DeepSanitizer: Data-free Backdoor Removal in Deep Neural Networks
IEEE Transactions on Dependable and Secure Computing (IEEE TDSC) Submission, 2025
Illustration of our proposed DeepSanitizer. (1) The inspection layer divides the input trojaned model into two components: the feature extractor and the model classifier. (2) We use a gradient decent based algorithm to curate the dummy dataset and then utilize the generated dummy dataset to fine-tune the model classifier.
Abstract
Deep Neural Networks (DNNs) are widely utilized in various Artificial Intelligent (AI) systems, such as face recognition, speech assistant, and autonomous driving. However, recent studies reveal DNN’s vulnerability to backdoor attacks, also known as trojan attacks. A backdoored DNN makes wrong predictions when the input contains the trigger, which poses significant security threats to DNN-based AI systems. Existing backdoor removal methods often require access to clean validation samples or samples with the trigger. However, this may not be feasible in some real-world scenarios, such as when dealing with models from online platforms or federated learning environments. To bridge this critical gap, we propose DeepSanitizer, a novel approach based on our previous work, FreeEagle. DeepSanitizer effectively erases planted backdoors in DNNs, enabling mitigation of diverse backdoor attacks without the need for access to either clean or poisoned data.

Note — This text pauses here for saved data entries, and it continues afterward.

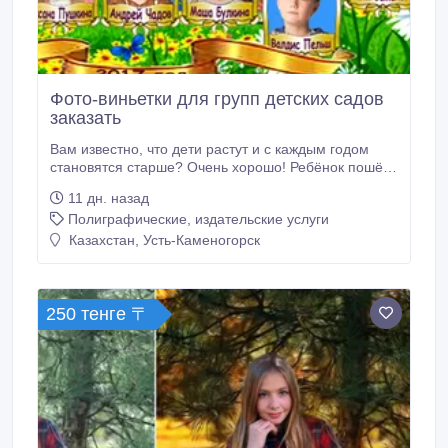
Фото-виньетки для групп детских садов
заказать
Вам известно, что дети растут и с каждым годом
становятся старше? Очень хорошо! Ребёнок пошёл
в детский сад. На следующий год меняется группа,
11 дн. назад
ещё через год - другая. И вот чадо выросло, пошло
Полиграфические, издательские услуги
в школу, закончило её, стало взрослым человеком...
А какая память осталась о детстве?... Да конечно же
Казахстан, Усть-Каменогорск
фотография! И не просто фотография, а красивая,
красочная фото-виньетка с эксклюзивным
дизайном, на которой Ваш (это касаемо родителей)
самый лучший в мире ребёнок в окружении своих
250 тенге 〒
«односад- ников».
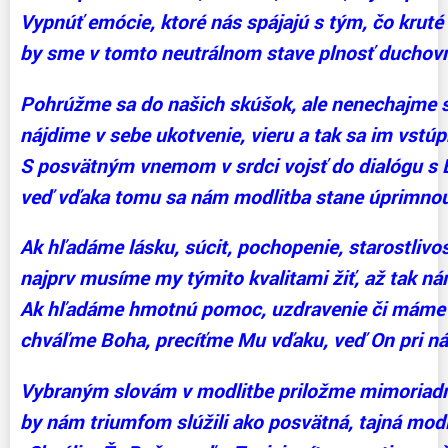
Vypnúť emócie, ktoré nás spájajú s tým, čo kruté 
by sme v tomto neutrálnom stave plnosť duchovnej
Pohrúžme sa do našich skúšok, ale nenechajme sa
nájdime v sebe ukotvenie, vieru a tak sa im vstúp
S posvätným vnemom v srdci vojsť do dialógu s 
veď vďaka tomu sa nám modlitba stane úprimnou
Ak hľadáme lásku, súcit, pochopenie, starostlivos
najprv musíme my týmito kvalitami žiť, až tak ná
Ak hľadáme hmotnú pomoc, uzdravenie či máme i
chváľme Boha, precíťme Mu vďaku, veď On pri nás
Vybraným slovám v modlitbe priložme mimoriad
by nám triumfom slúžili ako posvätná, tajná modl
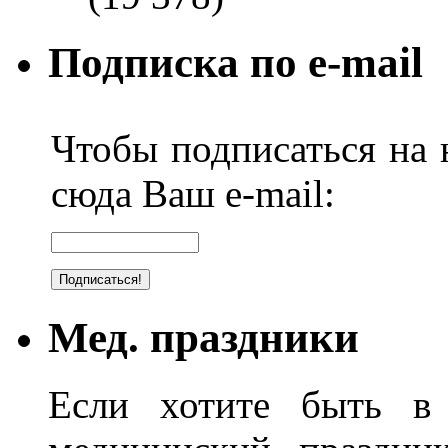
Подписка по e-mail
Чтобы подписаться на н
сюда Ваш e-mail:
Мед. праздники
Если хотите быть в 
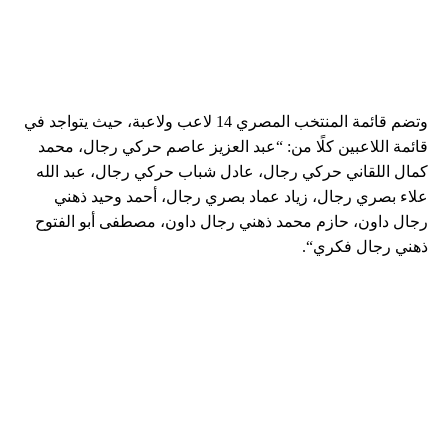
وتضم قائمة المنتخب المصري 14 لاعب ولاعبة، حيث يتواجد في
قائمة اللاعبين كلًا من: “عبد العزيز عاصم حركي رجال، محمد
كمال اللقاني حركي رجال، عادل شباب حركي رجال، عبد الله
علاء بصري رجال، زياد عماد بصري رجال، أحمد وحيد ذهني
رجال داون، حازم محمد ذهني رجال داون، مصطفى أبو الفتوح
ذهني رجال فكري“.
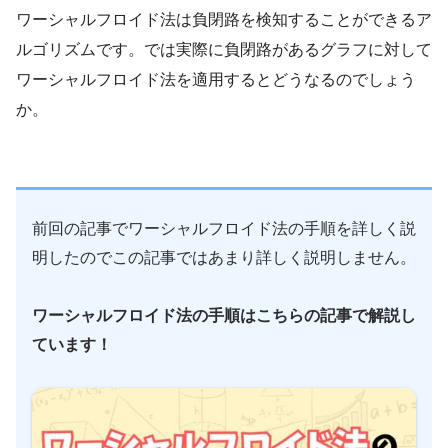
ワーシャルフロイド法は負閉路を検知することができるア
ルゴリズムです。では実際に負閉路があるグラフに対して
ワーシャルフロイド法を適用するとどうなるのでしょう
か。
前回の記事でワーシャルフロイド法の手順を詳しく説
明したのでこの記事ではあまり詳しく説明しません。
ワーシャルフロイド法の手順はこちらの記事で解説し
ています！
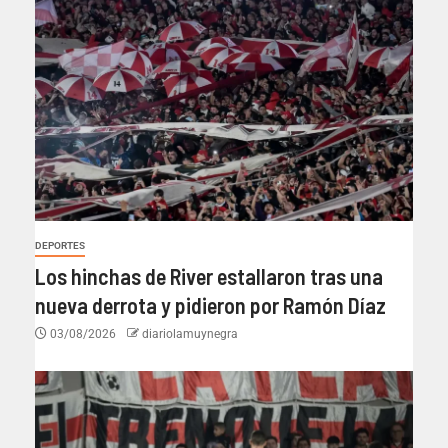
DEPORTES
Los hinchas de River estallaron tras una
nueva derrota y pidieron por Ramón Díaz
03/08/2026
diariolamuynegra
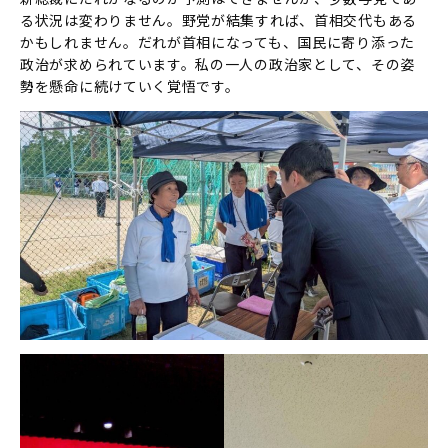
る状況は変わりません。野党が結集すれば、首相交代もある
かもしれません。だれが首相になっても、国民に寄り添った
政治が求められています。私の一人の政治家として、その姿
勢を懸命に続けていく覚悟です。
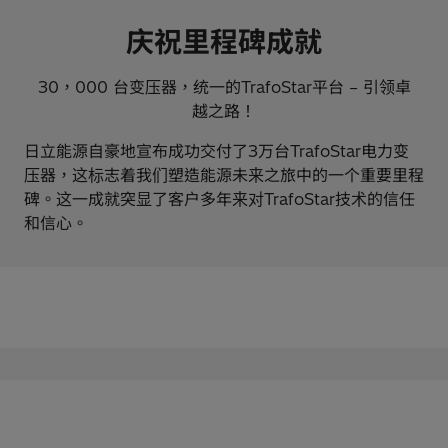
庆祝里程碑成就
30，000 台变压器，统一的TrafoStar平台 – 引领卓
越之路！
日立能源自豪地宣布成功交付了3万台TrafoStar电力变
压器，这标志着我们塑造能源未来之旅中的一个重要里程
碑。这一成就突显了客户多年来对TrafoStar技术的信任
和信心。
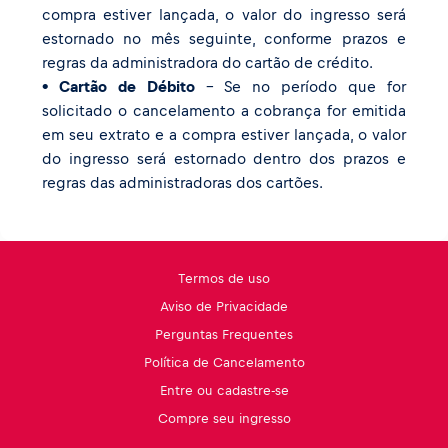
compra estiver lançada, o valor do ingresso será
estornado no mês seguinte, conforme prazos e
regras da administradora do cartão de crédito.
• Cartão de Débito
– Se no período que for
solicitado o cancelamento a cobrança for emitida
em seu extrato e a compra estiver lançada, o valor
do ingresso será estornado dentro dos prazos e
regras das administradoras dos cartões.
Termos de uso
Aviso de Privacidade
Perguntas Frequentes
Política de Cancelamento
Entre ou cadastre-se
Compre seu ingresso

Specifically, our method splits a compromised model into two components: the feature extractor and the model classifier via an introduced inspection layer. Then it utilizes a novel gradient-based algorithm to generate feature representations as the dummy data for fine-tuning the model classifier to remove the backdoor. Extensive experiments demonstrate that our approach effectively removes planted backdoors while maintaining the model performance, significantly outperforming state-of-the-art data-free and non-data-free backdoor mitigation techniques. Finally, DeepSanitizer reduces the defense time to just minutes, greatly faster than the existing methods.